The following messages are produced in the errlog when trackchanges is enabled:
2015/01/29-15:33:46, [SEC-1192], 6, FID 128, INFO, IBM_COPA_ASHBURN, Security violation: Login failure attempt via SERIAL.
2015/01/29-15:33:46, [TRCK-1002], 7, FID 128, INFO, IBM_COPA_ASHBURN, Unsuccessful login by user admin after 0 overall login failure attempts.
As you can see the TRCK-1002 message indicates the user id name that had failed login attempts. The SEC-1192 indicates a failed login but does not identify the user id.
The following messages are produced in the errlog when trackchanges is NOT enabled, only a SEC-1192 message is produced:
I realize the trackchangesxx commands are being deprecated and being phased out.
My customer wants to be able to look to the errlog and be able to identify the user id that had the failed login attempt.

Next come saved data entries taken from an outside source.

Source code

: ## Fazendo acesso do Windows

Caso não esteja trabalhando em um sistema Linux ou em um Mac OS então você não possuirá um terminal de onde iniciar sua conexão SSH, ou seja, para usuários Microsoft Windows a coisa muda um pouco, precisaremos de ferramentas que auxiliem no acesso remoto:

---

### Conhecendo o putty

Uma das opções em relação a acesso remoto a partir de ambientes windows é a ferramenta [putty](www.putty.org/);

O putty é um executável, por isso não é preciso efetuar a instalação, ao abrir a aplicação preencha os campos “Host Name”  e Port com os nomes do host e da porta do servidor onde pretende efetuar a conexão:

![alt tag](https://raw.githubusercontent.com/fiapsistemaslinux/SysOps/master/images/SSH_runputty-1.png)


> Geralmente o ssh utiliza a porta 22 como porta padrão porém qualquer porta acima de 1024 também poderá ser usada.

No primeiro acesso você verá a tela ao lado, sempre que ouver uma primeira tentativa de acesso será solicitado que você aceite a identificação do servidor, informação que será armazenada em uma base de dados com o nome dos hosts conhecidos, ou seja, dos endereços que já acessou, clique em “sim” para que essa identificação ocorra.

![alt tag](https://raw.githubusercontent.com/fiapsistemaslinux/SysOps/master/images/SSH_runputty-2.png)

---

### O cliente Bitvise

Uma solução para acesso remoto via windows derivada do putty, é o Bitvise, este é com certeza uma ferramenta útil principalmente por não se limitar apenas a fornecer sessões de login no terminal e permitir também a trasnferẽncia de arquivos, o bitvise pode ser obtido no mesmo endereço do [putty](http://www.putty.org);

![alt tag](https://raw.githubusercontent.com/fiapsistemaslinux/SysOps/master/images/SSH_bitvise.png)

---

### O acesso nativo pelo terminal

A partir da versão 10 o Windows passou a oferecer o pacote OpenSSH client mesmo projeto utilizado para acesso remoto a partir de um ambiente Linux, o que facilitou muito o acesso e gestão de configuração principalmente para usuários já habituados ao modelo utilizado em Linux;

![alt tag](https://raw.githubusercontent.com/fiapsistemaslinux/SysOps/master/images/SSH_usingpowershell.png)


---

I believe if we enabled AUDITING we could capture the messages that way but the customer would prefer not to have to enable auditing.
Does anyone know if the trackchanges functionality allowing the user id to be identified has been ported somewhere else? Any input is appreciated.
the family of trackchangesxxx commands have been deprecated as of FOS 7.2 and I suppose that you gotta configure MAPS instead. Please, check the Monitoring And Alerting Policy Suite Administrator Guide, and in particular the Security Violations part where you may find what your customer is requesting.